How much scanner resolution do i need




















The reason I'm telling you this is because no matter what challenge or frustration you're having, I know exactly what you're going through. Your free ebook is up for grabs. Just click the button below and start downloading Toggle navigation. Here's what you need to know Here's how mine looks like Well, let's have a look at DPI Now let's double the DPI to Here's what happens Ultimately, though, the best resolution to scan at depends on the type of document your business is capturing and how you'll be using it.

Resolution works hand in hand with an image's size. If you take a small image and scan it at a high resolution, you can spread those pixels out and reprint it at a large size — this is how film scanners work. Conversely, if you have a large image and only need to use it for a small size, you can scan it at a lower resolution and shrink it. While these are general rules of thumb, it's also good to remember that once you throw away information, you can't get it back.

If you're in doubt about which resolution to use, scan with too many pixels rather than too few. While having bigger files is inconvenient, it's less inconvenient than not having the resolution that you need to complete your project.

The National Archives and Records Administration, which is the arm of the federal government that, among other things, holds on to the original copies of the Constitution and Declaration of Independence, believes the best dpi to scan documents is at dpi resolutions, even though they feel that a dpi resolution is adequate to reproduce them. For more than 40 years, we have helped companies large and small with their document storage and retrieval solutions.

We can help you to go paperless, too! Contact us today! Topic: how to scan a document. You May Also Enjoy Reading:. Follow Me. Embrace Paperless! Call today for your free quote and document management plan or Contact us online. And this large difference clearly shows that drastically enlarging a color print is not the best method, for the reason I am trying to explain.

Anyone that has ever done any darkroom work knows it's not so easy to create a really sharp 8x10 inch photographic print from 35 mm film. To scan a photo and enlarge it to print at 8x10 on an inkjet is certainly not going to do any better. Did you ever try to copy a wallet size photo by photographing the small photo print, and then enlarging that film copy to 8x10?

If so, you know its detail will be poor as compared to printing from the original negative at 8x10 and the point is that scanning to enlarge this small print won't be different. Prints just don't contain the detail to enlarge well. Professional prepress insists on film, not prints. When scanning 35 mm color prints, you will often look very hard for detectable improvement when scanning over dpi, and often that number is dpi. This concept of color prints offends many that don't want to hear this, those of the "more is never enough" school, but this is very easy to test.
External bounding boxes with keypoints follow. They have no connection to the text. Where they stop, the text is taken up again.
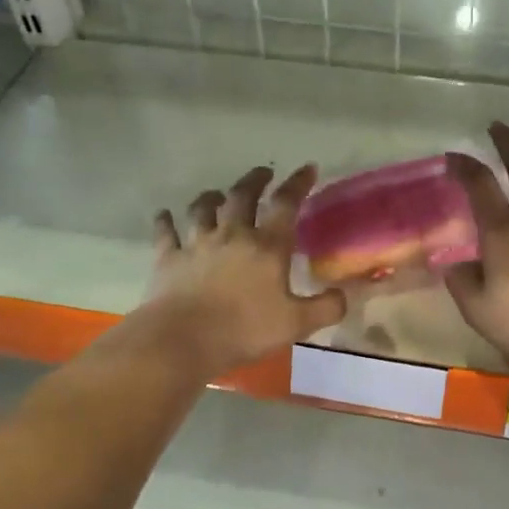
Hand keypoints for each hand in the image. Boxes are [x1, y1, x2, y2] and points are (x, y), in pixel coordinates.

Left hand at [134, 164, 346, 375]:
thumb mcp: (296, 324)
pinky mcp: (168, 258)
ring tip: (216, 194)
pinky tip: (164, 215)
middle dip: (255, 181)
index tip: (307, 168)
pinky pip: (166, 232)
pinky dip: (165, 221)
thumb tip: (343, 296)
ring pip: (203, 208)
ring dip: (211, 197)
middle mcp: (232, 235)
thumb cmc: (244, 329)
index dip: (298, 184)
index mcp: (266, 247)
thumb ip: (325, 308)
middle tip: (263, 174)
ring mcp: (197, 244)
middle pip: (242, 196)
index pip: (286, 205)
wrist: (183, 339)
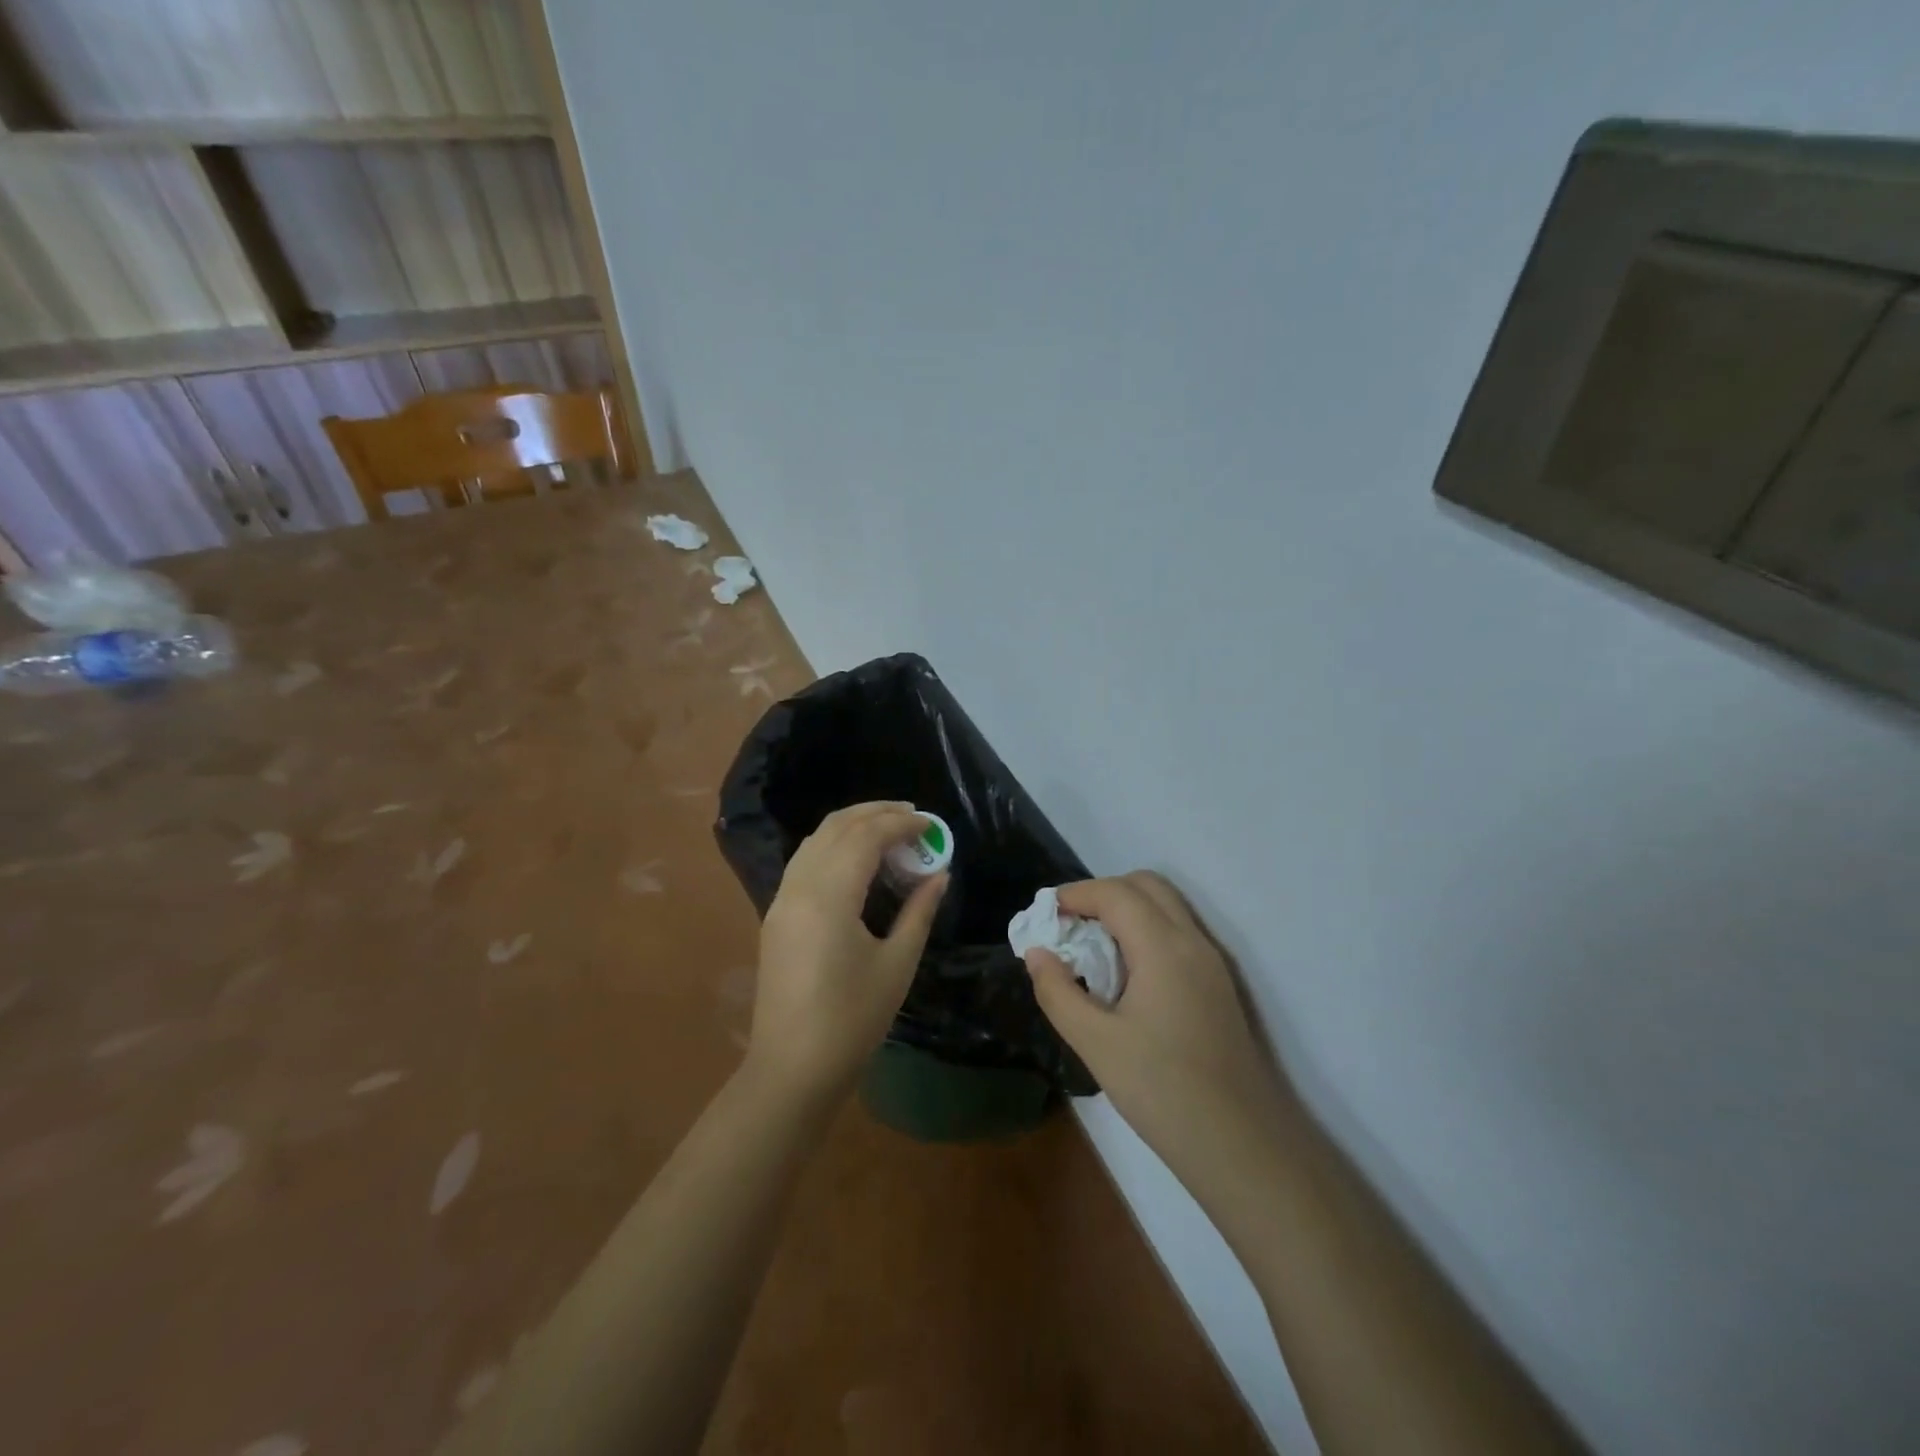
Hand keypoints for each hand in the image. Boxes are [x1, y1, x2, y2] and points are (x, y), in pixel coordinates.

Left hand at [748, 802, 946, 1099]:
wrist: (792, 1069)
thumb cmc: (852, 1020)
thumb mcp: (897, 964)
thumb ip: (919, 911)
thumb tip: (940, 875)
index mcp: (829, 896)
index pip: (866, 837)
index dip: (901, 824)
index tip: (931, 825)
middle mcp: (799, 886)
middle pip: (836, 827)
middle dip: (875, 813)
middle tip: (913, 816)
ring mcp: (781, 899)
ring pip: (816, 840)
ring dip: (852, 826)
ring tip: (889, 830)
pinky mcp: (776, 915)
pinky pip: (805, 861)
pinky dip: (834, 846)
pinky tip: (858, 860)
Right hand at [1024, 873, 1286, 1180]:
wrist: (1241, 1144)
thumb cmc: (1162, 1091)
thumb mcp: (1095, 1043)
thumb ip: (1058, 992)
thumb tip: (1037, 953)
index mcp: (1163, 947)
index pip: (1115, 893)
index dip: (1075, 894)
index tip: (1044, 916)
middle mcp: (1192, 941)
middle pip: (1146, 885)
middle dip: (1102, 893)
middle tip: (1069, 925)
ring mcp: (1211, 961)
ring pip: (1166, 906)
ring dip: (1126, 909)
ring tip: (1092, 946)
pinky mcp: (1218, 983)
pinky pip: (1177, 931)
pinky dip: (1145, 929)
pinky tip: (1124, 972)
Notice again that I am trying to be careful to always say " color prints ". But enlarged 35 mm color photo prints effectively stop yielding additional detail when scanned at more than about dpi.

This is a problem when trying to scale them larger, to still have sufficient detail to print well. The only reason I dwell on this so much is because everyone wants to scan a 4x5 inch color print, and print it to be 8x10 inch photo quality, and there is this complication involved. You can do it, and it is good up to a point, but your greatly enlarged image won't have all of the detail you might desire or imagine, and I am trying to explain why.

Certainly film can be scanned at dpi with good effect, because film and film grain were designed to be greatly enlarged. In fact, the only purpose of film is to be enlarged perhaps a few exceptions, x-rays maybe, but certainly true in general. But photo prints and print grain were not designed to be enlarged.

Prints are designed to be viewed by human eye without optical magnification. Perhaps they could have designed print paper to have finer grain and use milder developers, to support greater detail, but they did not, our human eye is not that good. I'm sure there seemed to be no reason to consider it, since the film negative original is already designed for this purpose.

Some of us discard the negatives, and that's a major mistake. The film is the original master version of the image, and the print is a relatively poor copy.